Economics of the Pine Ridge Reservation

First, for all you visual learners, here is our Prezi presentation for your enjoyment. Below is a short write-up of what we learned from during our independent research.

During our field trip to South Dakota, Becca, Caroline, Lauren, and I (Jenny) noticed a stark lack of economic activity on the reservation, which not only troubled us but also prompted our final project: an examination of the economics of reservations in general and Pine Ridge in particular.

Pine Ridge is one of the poorest places in America; the per capita income in Porcupine, Big Mike’s town, is just over $4,000, and the unemployment rate is 89%. We explored why, and brainstormed possible solutions to the reservation’s rampant poverty. We quickly identified businesses outside of the reservation’s boundaries as a prominent problem. In other words, when people spend their money outside the reservation, the money goes to the state’s government instead of cycling back to the reservation’s Tribal Council for use within the reservation. Shopping off of the reservation is often less expensive than shopping on the reservation, which creates a net flow of money from the reservation each year.

In discussing the economics of the reservation, we quickly realized there is only so much we can understand because the reservation operates in a culturally different manner than the rest of the United States. Mitakuye Oyasin, a Lakota phrase meaning “all my relations,” encapsulates this issue; generosity remains a central tenant of Lakota culture, and, as Little Mike and Jamie emphasized, money often spreads among community members based on need. People do not necessarily spend their income in a way our Western economic models would predict. Our cultural bias hinders us from fully understanding the economic situation on the reservation, begging the question if anyone outside of the reservation can help, assuming that people on the reservation would even want outside help to begin with.

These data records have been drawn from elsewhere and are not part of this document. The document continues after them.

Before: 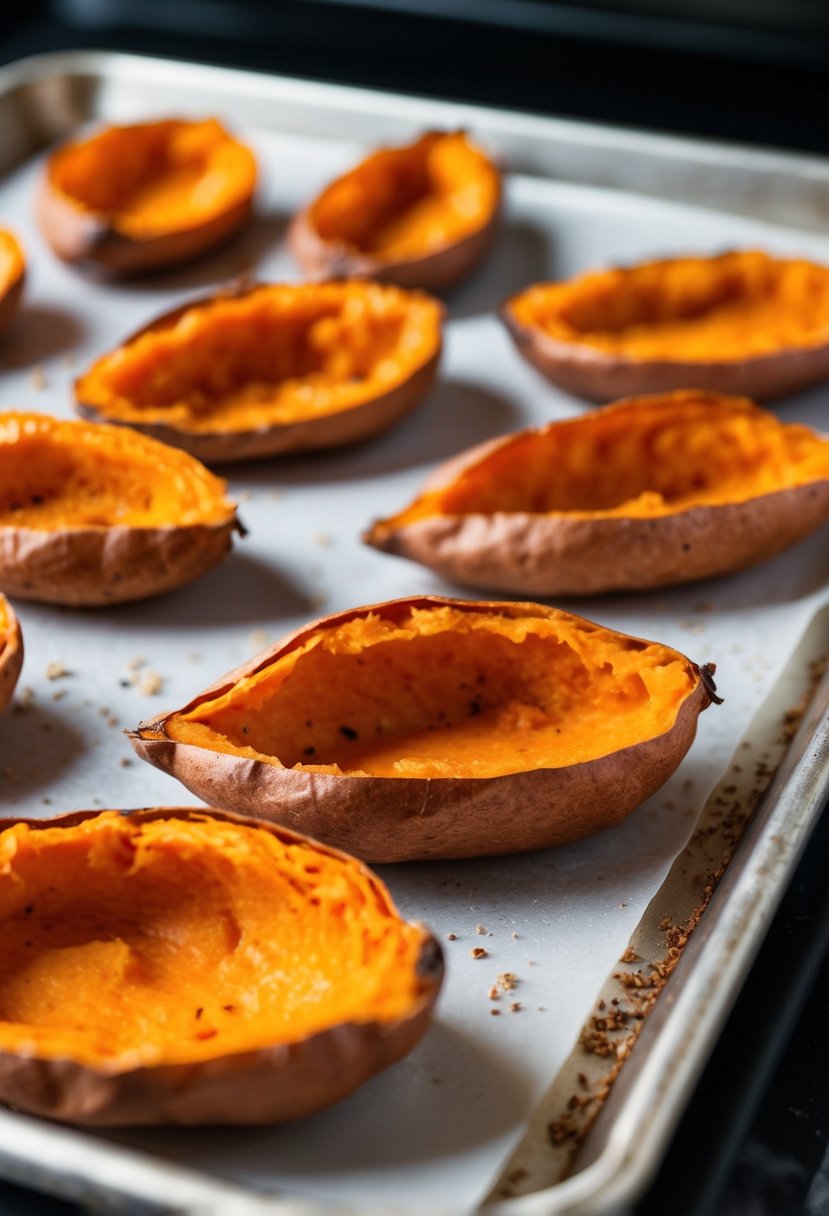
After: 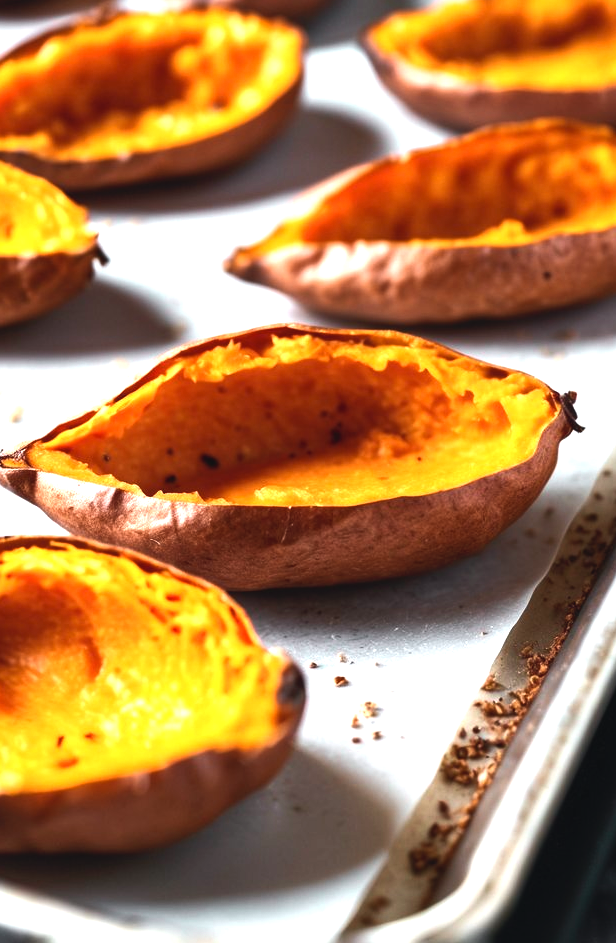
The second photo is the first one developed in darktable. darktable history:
tone curve: curves: ch0 [(0.001, 0.042) (0.128, 0.16) (0.452, 0.42) (0.603, 0.566) (0.754, 0.733) (1, 1)]; ch1 [(0, 0) (0.325, 0.327) (0.412, 0.441) (0.473, 0.466) (0.5, 0.499) (0.549, 0.558) (0.617, 0.625) (0.713, 0.7) (1, 1)]; ch2 [(0, 0) (0.386, 0.397) (0.445, 0.47) (0.505, 0.498) (0.529, 0.524) (0.574, 0.569) (0.652, 0.641) (1, 1)], color space Lab, independent channels, preserve colors none
exposure: exposure 0.564 EV, compensate exposure bias true, compensate highlight preservation false
crop: left 16.847%, top 22.421%, right 8.822%
tone equalizer: -8 EV -0.766 EV, -7 EV -0.711 EV, -6 EV -0.634 EV, -5 EV -0.421 EV, -3 EV 0.392 EV, -2 EV 0.6 EV, -1 EV 0.675 EV, +0 EV 0.749 EV, edges refinement/feathering 500, mask exposure compensation -1.57 EV, preserve details no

We also researched how people living on reservations generate revenue. With 460 total casinos run by tribes, casinos serve as a large revenue source for reservations. Indeed, Pine Ridge makes $1 million dollars a year from casino activity, but this figure is significantly less than how much other tribes make from casinos. Microenterprises (e.g., beadwork, quilts, repairs, cleaning, etc.) are another common way people make money, and 83% of households at Pine Ridge engage in some form of microenterprise. Unfortunately, since microenterprise isn’t registered with any government, it is considered a “Black Market” activity and does not generate tax revenues to be redistributed. Finally, various business in the private sector of Pine Ridge generate revenue: convenience stores, gas stations, video stores, fast food restaurants, and a single grocery store.


An example of microenterprise happening in Santa Fe, NM.

How, then, can, people on the reservation break the poverty cycle? Early childhood education is the most cost-effective method. Investing in preschools encourages development when it is most likely to have an impact on the child’s future.  Land zoning, by giving private property rights to businesses to attract private industry, would also increase revenue. Businesses understand the lack of public property rights as an incredible risk since they do not have legal property protections to fall back on. By creating viable shopping options on the reservation, money is kept in the community instead of channeling it into businesses like Walmart that exist right off of the reservation. Finally, encouraging Sioux Pride would boost the sense of community on the reservation, encouraging people to invest more in the reservation. First, however, Pine Ridge needs to develop basic infrastructure such as banks and housing.

Educating Pine Ridge's youth is one potential solution to the reservation's economic woes.

Educating Pine Ridge’s youth is one potential solution to the reservation’s economic woes. 


Ultimately, we decided the solution to Pine Ridge’s poverty involves finding a common ground between our cultures. As outsiders, we cannot necessarily grasp the complexity of how money moves around the reservation. Yet, empowering the Lakota with the basic resources and education to build wealth and health would serve as a starting point for change stemming from the community itself.